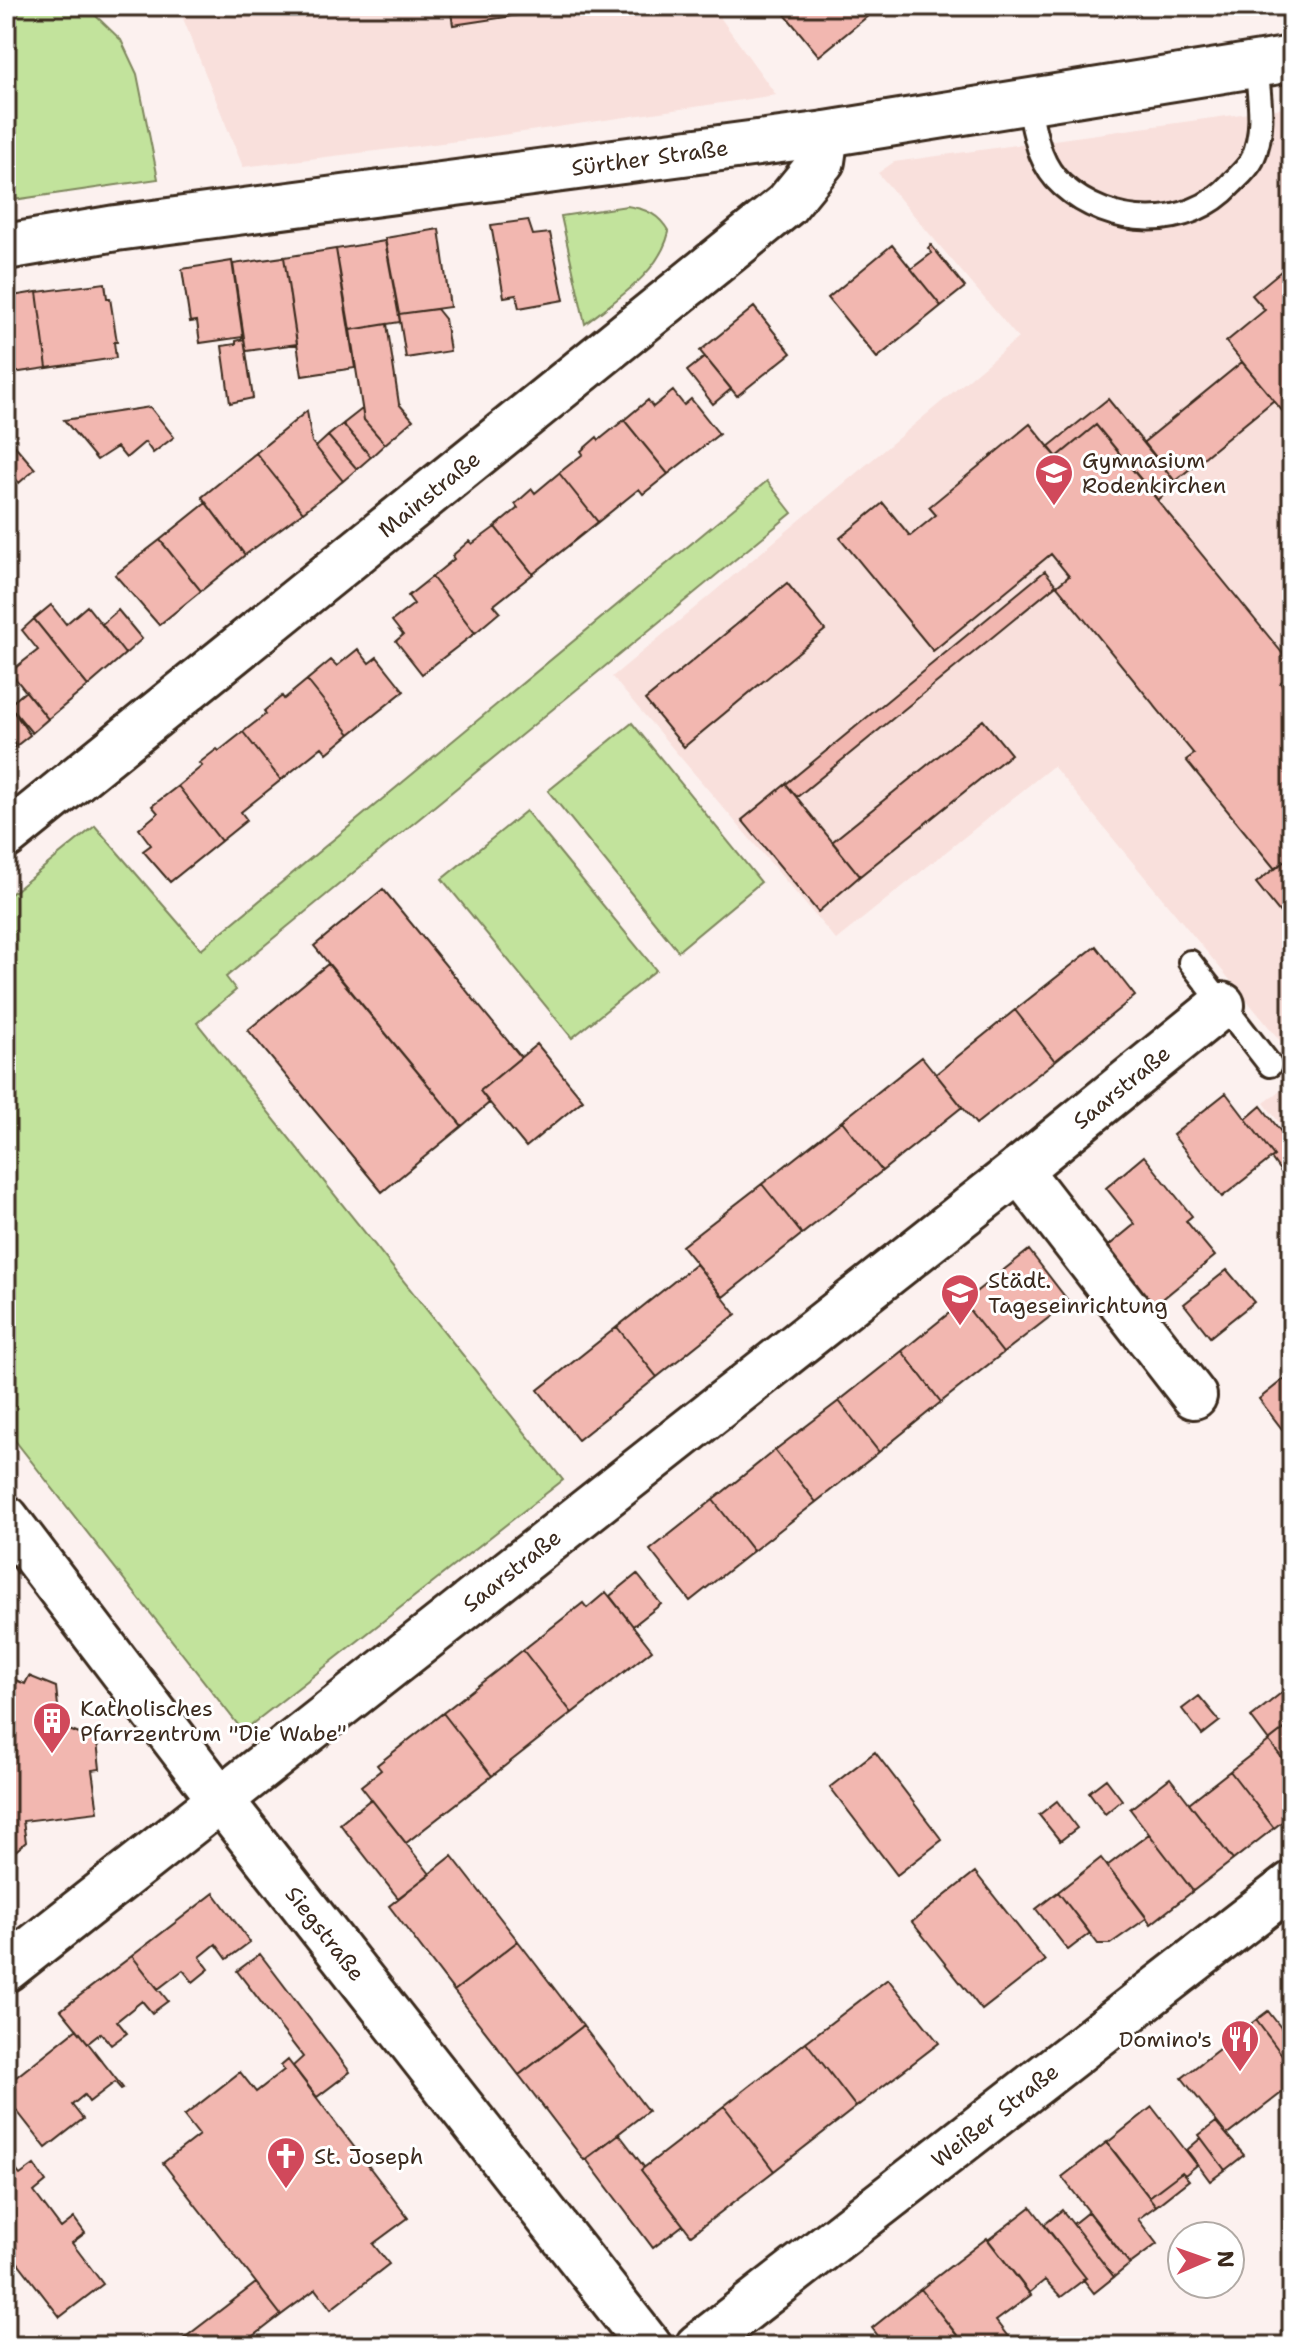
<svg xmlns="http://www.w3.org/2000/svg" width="1298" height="2352" font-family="'Shantell Sans',sans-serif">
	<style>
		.built { fill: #f9e0dc }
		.green { fill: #c2e39c; stroke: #7e865d; stroke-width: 2 }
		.building { fill: #f2b7b0; stroke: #3b2a1e; stroke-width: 2 }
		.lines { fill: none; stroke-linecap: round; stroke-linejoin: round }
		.service-casing { stroke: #3b2a1e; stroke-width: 28 }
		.minor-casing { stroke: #3b2a1e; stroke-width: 50 }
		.tertiary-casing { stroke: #3b2a1e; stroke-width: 50 }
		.service { stroke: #fff; stroke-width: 22 }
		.minor { stroke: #fff; stroke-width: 44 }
		.tertiary { stroke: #fff; stroke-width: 44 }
		.labels { text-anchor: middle; stroke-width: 6; stroke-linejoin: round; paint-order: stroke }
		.street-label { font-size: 22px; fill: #3b2a1e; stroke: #fff }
		.poi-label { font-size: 22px; fill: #3b2a1e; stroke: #fff; text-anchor: start }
	</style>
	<rect width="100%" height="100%" fill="#fcf1ef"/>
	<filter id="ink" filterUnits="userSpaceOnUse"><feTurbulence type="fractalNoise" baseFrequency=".0125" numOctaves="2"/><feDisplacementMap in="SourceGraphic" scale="16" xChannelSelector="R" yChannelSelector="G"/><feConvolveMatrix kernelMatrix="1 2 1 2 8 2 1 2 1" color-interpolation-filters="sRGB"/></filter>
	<g filter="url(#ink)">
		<!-- built -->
		<path class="built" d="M178,6h534l64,89 -301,44 -232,28z
			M1292,107v948l-239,-289 -217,174 -224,-263 406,-339 -140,-165 16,-11z
			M1292,1082v57l-28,-36z"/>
		<!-- green -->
		<path class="green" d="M6,6h75l12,7 28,27 16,34 21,105 -152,22z
			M627,206c19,3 32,8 42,26 -10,42 -53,67 -84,92l-24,-108z
			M767,481l25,32 -566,464 10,13 -39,33 366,457 -320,251 -237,-302v-531l89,-72 106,123z
			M632,723l129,159 -83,69 -130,-160z
			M526,811l130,159 -84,68 -130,-159z"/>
		<!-- building -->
		<path class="building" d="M450,6h73l2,8 -72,11z
			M778,6h102l-61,50z
			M528,220l5,15 17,-2 14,67 -45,8 -3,-13 -12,2 -13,-72z
			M439,229l11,78 -51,7 -14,-76z
			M385,241l15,81 -50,8 -14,-81z
			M892,245l49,61 -64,52 -49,-60z
			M931,245l34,42 -24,19 -30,-37 21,-16 -4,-5z
			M336,249l19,119 -53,8 -18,-119z
			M284,257l13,87 -51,7 -13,-87z
			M232,261l11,76 -43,6 -3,-22 -7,1 -8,-53z
			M1292,262v161l-66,-81 39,-32 -13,-15z
			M105,283l2,15h3l7,44h-3l2,16 -69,10 -10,-76z
			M37,292l10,76 -41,6v-77z
			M754,307l37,46 -54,43 -37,-45z
			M437,309l8,10 5,32 -44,7 -7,-44z
			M387,324l12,80 14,16 -28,24 -21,-24 -14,-90z
			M244,339l9,59 -23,5 -8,-57 14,-2v-3z
			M705,357l26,32 -18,15 -26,-33z
			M1242,362l32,38 -99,81 -31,-39z
			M673,391l11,14 7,-6 28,35 -51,40 -44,-54 24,-20 5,7z
			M1108,399l69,85 -19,16 -62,-75 -39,32 -9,-10z
			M150,407l24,30 -21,16 -8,-11 -19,16 -9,-11 -20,13 -33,-40z
			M362,409l2,11 21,24 -14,13 -28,-33z
			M307,411l5,31 31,39 -40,31 -47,-59z
			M624,420l44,54 -25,20 -4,-5 -41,33 -39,-49 24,-19 -2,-3 16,-14 2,3z
			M343,424l28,33 -14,12 -29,-33z
			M1030,424l27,33 39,-32 196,240v8l-12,10 12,16v156l-17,14 -89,-109 8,-6 -137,-168 12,-10 -18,-22 -118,97 -93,-113 43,-35 27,33 26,-21 -7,-8z
			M328,436l29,33 -14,12 -27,-34z
			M10,440l25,29 -16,14 -13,-16v-24z
			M256,453l47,59 -58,43 -43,-58z
			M559,473l39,49 -65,52 -38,-47 23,-19 -3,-4 8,-7 9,-8 3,4z
			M206,503l39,52 -44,36 -41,-51z
			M495,527l38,47 -39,31 6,7 -25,21 -43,-56 22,-18 -2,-3 17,-15 3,3z
			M160,540l41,51 -42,34 -44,-50z
			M1045,571l11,14 -259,212 -11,-13z
			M432,577l43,56 -53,41 -26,-33 7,-6 -11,-14 22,-17 -6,-8z
			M787,583l38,47 -141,117 -39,-47z
			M51,605l15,19 21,-18 38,48 -37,32 -54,-67z
			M118,610l24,29 -17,15 -23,-30z
			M34,619l54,67 -40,33 -38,-47 28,-22 -16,-20z
			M358,649l11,14 8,-6 27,34 -54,43 -43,-54 24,-20 6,6z
			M307,680l43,54 -23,19 -5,-6 -41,33 -38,-48 23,-18 -2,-3 18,-15 2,3z
			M26,691l22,28 -16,14 -23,-28z
			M6,701l24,34 -14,11 -10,-13z
			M983,720l28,34 -151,122 -28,-34z
			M243,732l38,48 -40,32 6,8 -26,21 -43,-55 24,-20 -3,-3 18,-14 2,2z
			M6,733l10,13 -10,8z
			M786,784l74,92 -42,36 -76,-92z
			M178,786l43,55 -51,41 -27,-31 8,-6 -12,-16 19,-16 -6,-7z
			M1292,855v65l-8,-9 -3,3 -25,-31z
			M383,889l138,168 -41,34 9,12 -27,23 -148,-180z
			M1096,946l39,50 -80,65 -40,-51z
			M328,964l134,162 -80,66 -134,-162z
			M1015,1010l40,51 -79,63 -40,-50z
			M537,1044l46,56 -57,47 -46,-56z
			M922,1057l40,50 -80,64 -40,-50z
			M1226,1093l48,63 -52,41 -49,-62z
			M1261,1106l31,40v17l-11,9 -10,-14 3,-2 -28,-37z
			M842,1121l40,50 -80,63 -40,-50z
			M1144,1156l48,60 -6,5 29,35 -61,50 -48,-58 29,-24 -29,-36z
			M762,1184l40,50 -79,63 -41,-51z
			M1029,1250l40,52 -66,51 -40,-51z
			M696,1264l40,50 -79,63 -40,-50z
			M1227,1270l27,32 -44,35 -26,-33z
			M963,1302l40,51 -62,49 -39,-51z
			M617,1327l40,50 -79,63 -40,-50z
			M902,1351l39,51 -62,50 -40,-51z
			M1284,1379l8,11v52l-33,-43z
			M839,1401l40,51 -63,50 -41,-52z
			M775,1450l41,52 -63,49 -40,-51z
			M713,1500l40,51 -63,50 -40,-51z
			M637,1574l24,30 -28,22 -23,-30z
			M606,1592l46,58 -80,63 -49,-63 60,-47 4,5z
			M523,1650l49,63 -80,63 -49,-63z
			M6,1676l19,8 4,-8 27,11 3,29 -8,7 10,13 8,-6 28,11 3,28 -8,1 6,42 -75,9 3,21 -20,17z
			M1290,1686l2,37 -23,18 -18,-24z
			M1199,1696l21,25 -18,14 -20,-26z
			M443,1713l49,63 -86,67 -45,-57 20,-16 -4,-5z
			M1292,1723v48l-23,-30z
			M1269,1741l23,30v43l-18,14 -44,-57z
			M875,1752l67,88 -45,35 -67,-88z
			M1230,1771l44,57 -41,32 -44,-57z
			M1170,1778l63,82 -40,31 -63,-82z
			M1106,1779l16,21 -17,14 -16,-22z
			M371,1799l59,75 -32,24 -58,-74z
			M1057,1801l20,27 -17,13 -21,-26z
			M1149,1834l44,57 -42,33 -44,-58z
			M452,1856l66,85 -64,50 -65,-85z
			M1101,1858l46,60 -37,26h-12l-40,-52z
			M975,1872l70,89 -63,49 -70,-88z
			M1058,1892l32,41 -22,17 -32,-41z
			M214,1893l36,49 -23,17 -11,-15 -16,13 9,12 -16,13 -10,-12 -25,19 -26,-33z
			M518,1941l65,85 -64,49 -65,-84z
			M260,1954l90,118 -33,25 -24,-31 10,-9 -66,-86z
			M132,1956l36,45 -16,12 -10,-12 -25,20 10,12 -16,12 -10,-12 -13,10 -27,-33z
			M888,1979l51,64 -83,64 -50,-65z
			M1268,2011l24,31v26l-36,-48z
			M1256,2020l36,48v17l-65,50 -45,-57z
			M583,2026l65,85 -64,49 -65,-85z
			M77,2029l46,59 -2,1 -6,-7 -26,20 -5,-7 -12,10 11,14 -37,29 -40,-51v-12z
			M806,2042l50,65 -82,64 -50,-65z
			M288,2060l120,158 -35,26 16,20 -58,45 -15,-20 -35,26 -118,-152 36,-28 -15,-19 56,-44 16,20 28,-22 -3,-4z
			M724,2106l50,65 -83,64 -50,-65z
			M1152,2107l45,58 -12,10 -3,-3 -33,25 -42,-54z
			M1216,2122l28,33 -19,15 -26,-35z
			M619,2134l25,33 -3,3 42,55 -30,23 -67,-89z
			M1201,2138l24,32 -15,11 -23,-31z
			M1107,2142l49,64 -18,13 19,25 -27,20 -68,-87z
			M6,2157l14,18 14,-10 12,17 -12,10 27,36 13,-10 11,15 -13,10 31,41 -43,33 -54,-70z
			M1182,2172l7,8 -33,26 -7,-9z
			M1031,2207l55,71 -25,19 -16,-17 -16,13 -41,-53z
			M1062,2210l52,67 -20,16 -11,-14 3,-1 -42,-53z
			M1088,2212l42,52 -16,13 -41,-53z
			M987,2238l44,57 -35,26 13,17 -10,8h-34l-44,-57z
			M256,2283l25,32 -40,31h-67z
			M921,2289l43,55 -2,2h-76l-14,-18z"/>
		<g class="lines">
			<defs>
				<path id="service" d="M1028,103c7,29 10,61 34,82 48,43 126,47 170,-2 7,-7 16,-15 20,-23 14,-31 7,-63 4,-96
					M1190,962l80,103"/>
				<g id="minor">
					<path id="s1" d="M6,247l110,-19 710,-94 466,-75"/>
					<path id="s2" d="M6,836l780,-631 36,-44 4,-27"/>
					<path d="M1019,1170l175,226"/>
					<path id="s3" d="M6,1518l214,281 429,547"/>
					<path id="s4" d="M6,1969l1013,-799 203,-165"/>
				</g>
				<g id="tertiary">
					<path id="s5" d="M698,2346l594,-462"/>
				</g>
			</defs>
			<!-- service casing -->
			<use href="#service" class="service-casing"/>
			<!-- minor casing -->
			<use href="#minor" class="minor-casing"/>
			<!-- tertiary casing -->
			<use href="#tertiary" class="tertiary-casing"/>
			<!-- service -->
			<use href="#service" class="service"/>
			<!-- minor -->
			<use href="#minor" class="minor"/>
			<!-- tertiary -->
			<use href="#tertiary" class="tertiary"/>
		</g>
	</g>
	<!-- icons -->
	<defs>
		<symbol id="school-pin" viewBox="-11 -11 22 30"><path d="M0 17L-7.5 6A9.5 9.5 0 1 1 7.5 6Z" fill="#d1495b" stroke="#fff"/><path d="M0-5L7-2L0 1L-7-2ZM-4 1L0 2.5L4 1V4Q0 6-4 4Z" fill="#fff"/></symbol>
		<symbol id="building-pin" viewBox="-11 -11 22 30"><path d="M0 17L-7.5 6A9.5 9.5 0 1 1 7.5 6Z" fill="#d1495b" stroke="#fff"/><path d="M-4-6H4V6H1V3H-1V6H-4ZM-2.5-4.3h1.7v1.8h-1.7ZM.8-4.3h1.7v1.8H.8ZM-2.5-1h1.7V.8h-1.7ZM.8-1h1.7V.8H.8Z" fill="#fff"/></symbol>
		<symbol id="restaurant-pin" viewBox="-11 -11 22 30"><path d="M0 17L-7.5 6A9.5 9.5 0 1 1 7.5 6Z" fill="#d1495b" stroke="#fff"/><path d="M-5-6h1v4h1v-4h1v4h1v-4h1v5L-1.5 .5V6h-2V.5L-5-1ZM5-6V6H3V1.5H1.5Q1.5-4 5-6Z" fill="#fff"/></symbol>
		<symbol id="church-pin" viewBox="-11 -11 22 30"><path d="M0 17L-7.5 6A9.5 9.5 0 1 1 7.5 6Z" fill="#d1495b" stroke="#fff"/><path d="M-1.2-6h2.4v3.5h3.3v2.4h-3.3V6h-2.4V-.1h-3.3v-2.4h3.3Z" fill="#fff"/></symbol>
	</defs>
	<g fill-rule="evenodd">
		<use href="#school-pin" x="1032" y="451" width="44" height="60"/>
		<use href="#school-pin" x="938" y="1271" width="44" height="60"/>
		<use href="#building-pin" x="30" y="1699" width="44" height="60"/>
		<use href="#restaurant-pin" x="1218" y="2017" width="44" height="60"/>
		<use href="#church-pin" x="264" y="2134" width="44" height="60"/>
	</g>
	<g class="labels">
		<!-- street labels -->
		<g class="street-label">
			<text dy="8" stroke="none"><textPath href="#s1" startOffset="650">Sürther Straße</textPath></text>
			<text dy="8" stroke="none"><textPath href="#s2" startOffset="544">Mainstraße</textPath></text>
			<text dy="8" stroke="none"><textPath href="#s4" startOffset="1422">Saarstraße</textPath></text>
			<text dy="8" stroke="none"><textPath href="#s4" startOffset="644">Saarstraße</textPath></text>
			<text dy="8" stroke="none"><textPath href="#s3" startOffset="524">Siegstraße</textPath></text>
			<text dy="8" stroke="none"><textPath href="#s5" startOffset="376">Weißer Straße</textPath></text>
		</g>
		<!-- poi labels -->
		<g class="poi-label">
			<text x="1082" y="468">Gymnasium<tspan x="1082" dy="25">Rodenkirchen</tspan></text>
			<text x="988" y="1288">Städt.<tspan x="988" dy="25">Tageseinrichtung</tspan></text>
			<text x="80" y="1716">Katholisches<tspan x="80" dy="25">Pfarrzentrum "Die Wabe"</tspan></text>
			<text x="1212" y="2047" text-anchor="end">Domino's</text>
			<text x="314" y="2164">St. Joseph</text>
		</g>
	</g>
	<!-- margin -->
	<rect width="1298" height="2352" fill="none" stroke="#fff" stroke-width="32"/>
	<rect x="16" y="16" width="1266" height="2320" fill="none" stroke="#3b2a1e" stroke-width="3" filter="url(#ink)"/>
	<!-- north arrow -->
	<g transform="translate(1206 2260) rotate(88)"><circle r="38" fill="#ffffff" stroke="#b1aaa5" stroke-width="2"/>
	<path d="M0-6L14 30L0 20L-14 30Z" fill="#d1495b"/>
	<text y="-12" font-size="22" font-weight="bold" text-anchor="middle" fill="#3b2a1e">N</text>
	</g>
</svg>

□ □ □ □ □ □ □

#### Problem to solve
Across the records above, return every line that contains the word "lines".

#### Problem solution
		.lines { fill: none; stroke-linecap: round; stroke-linejoin: round }
		<g class="lines">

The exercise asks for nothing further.